その石丸選手、今年もスタートから元気よく飛び出し、前半にタイムを稼ぐ作戦のようだ。今年はどこまでハイペースで走り続けることができるか。

入りの1km、まだ3人はお互いに見える位置関係にあった。だいたい4分ちょうどか、それより少し速いくらいか。そこから武田選手は徐々に前方に見えなくなっていったが、渡村さんはもうすでに視界から消えていた。彼女の説明だと、後半が弱く、前半で大きな貯金が欲しかったそうだ。そこは武田選手と同じ考えだ。

5kmを過ぎてから、武田選手が渡村さんに一瞬追いつくが、またすぐに離されてしまう。離れる前に、渡村さんが武田選手に何かを話しかけたらしい。渡村さんとしては、今自分のペースが速すぎるので、ついてこない方が無難ですよという感覚で話をしたらしいのだが、それを武田選手が悪い意味で解釈したらしく、それで武田選手は彼女から徐々に離れていったようである。

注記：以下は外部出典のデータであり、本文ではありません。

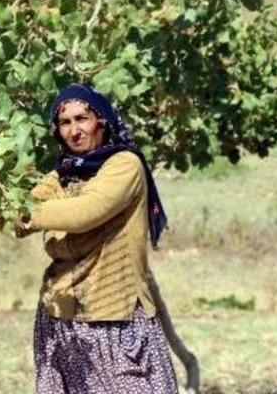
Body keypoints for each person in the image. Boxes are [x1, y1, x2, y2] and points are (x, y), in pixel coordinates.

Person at [15, 84, 178, 393]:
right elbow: (14, 219)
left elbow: (86, 211)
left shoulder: (123, 165)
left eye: (82, 119)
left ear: (101, 121)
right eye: (65, 123)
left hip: (116, 321)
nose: (74, 131)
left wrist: (25, 212)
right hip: (60, 319)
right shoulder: (61, 175)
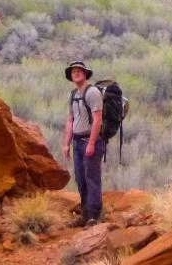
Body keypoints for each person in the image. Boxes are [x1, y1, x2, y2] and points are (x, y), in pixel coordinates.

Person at [62, 60, 105, 227]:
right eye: (74, 71)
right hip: (77, 142)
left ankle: (94, 217)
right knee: (81, 179)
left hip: (91, 141)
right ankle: (85, 215)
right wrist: (66, 144)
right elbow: (70, 120)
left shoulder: (92, 92)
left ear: (85, 74)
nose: (77, 73)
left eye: (80, 71)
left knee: (92, 178)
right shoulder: (73, 94)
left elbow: (97, 120)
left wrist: (92, 143)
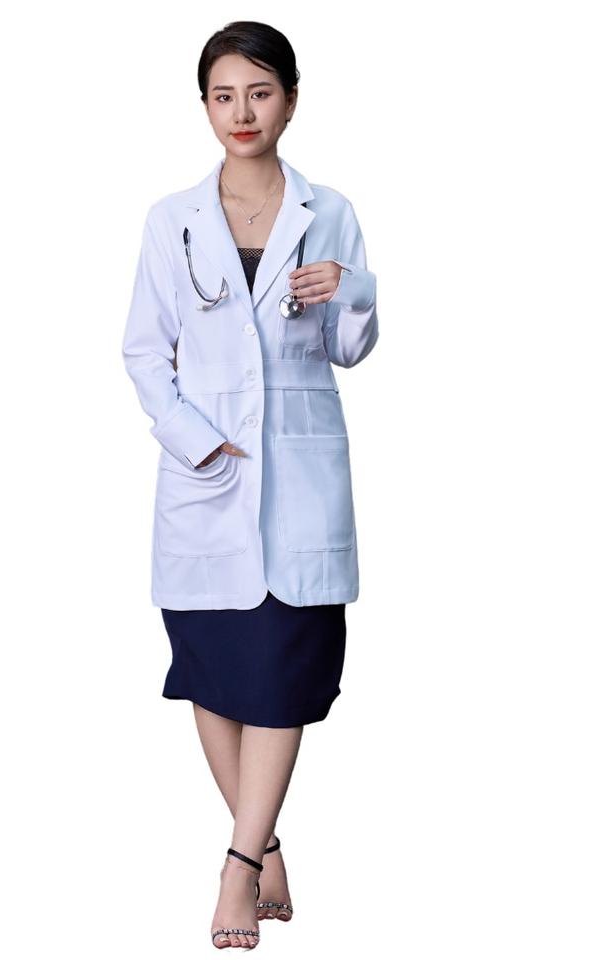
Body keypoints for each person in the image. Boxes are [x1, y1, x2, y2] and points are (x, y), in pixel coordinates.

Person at [121, 20, 379, 950]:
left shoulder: (328, 211)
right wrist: (195, 442)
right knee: (215, 675)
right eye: (225, 95)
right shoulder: (172, 220)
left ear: (291, 101)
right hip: (207, 481)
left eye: (260, 93)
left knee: (282, 676)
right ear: (205, 105)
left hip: (300, 479)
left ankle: (236, 868)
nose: (243, 112)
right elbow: (144, 353)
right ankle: (266, 846)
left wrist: (350, 290)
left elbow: (350, 348)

その武田選手、入りの5kmは19分前半で、その次の5kmも渡村さんから離れたとはいえ、19分中盤から後半にかけてのタイムを刻み続けていった。

対して臼井選手は最初から5kmのペースが19分後半・・・といっても限りなく20分に近かったが、可能な限り同じペースで刻んでいこうとしていた。更に後方を行く岩田選手は、本当に5kmを20分ちょうど、あるいはほんの少し超えるくらいのペースを固守、彼があらかじめシミュレーションしたとおりのタイムを刻むことに専念していた。他の選手との勝ち負けよりも、まずは全関門突破が命題だった。

 

臼井選手がハーフ地点に近づいてきた時、前方にオレンジ色のランパンランシャツの選手が少しずつ見え出した。武田選手が少しずつペースダウンしてきたのである。後ろから彼の表情を確認することは出来なかったが、その先の折り返し地点で、非常に苦しそうな表情を確認すると、俄然臼井選手は元気が出てきた。自分も折り返し地点を回ると、武田選手はすぐ前方を走っており、あっという間に追いつき追い越してしまった。

実は昨年、臼井選手は武田選手に、ここ防府マラソンで負けていた。めったに負けたことのないこのカテゴリーにおいて、あろうことか約3分もの大差をつけられて敗れてしまったのである。昨年のその出来事は単なる偶然、今年からはもう負けない。そういう気持ちがあった。

臼井選手に抜かれた武田選手は、その後も徐々に差が広がっていったことから、今年はとても勝てない、ゆっくり刻んで行こうと考えを切り替えた。事実あっというまに視界から臼井選手は消えていなくなってしまった。

さてそのはるか前方を走っていた石丸選手は、すでにレーススピードからジョギングスピードへとギアダウンし始めていた。それでも27km地点付近にいる防府名物「がんばれ」おじさんの前を走る頃には、まだ仲間内のだれも彼の前を走っていなかった。

その27km地点手前、植松跨線橋過ぎの交差点から29km地点過ぎの消防署のあたりまで、ひたすら直線が続く。この直線でほんの3〜4メートルの高低差があるが、それがだらだら登りに見えて仕方ないときがある。調子が良いときは気にならないが、ペースが落ちてきているときは、特にそういういやな気持ちになる。その長い直線の終点まで石丸選手は少しずつペースダウンしながら走ったが、ついに誰にも抜かれなかった。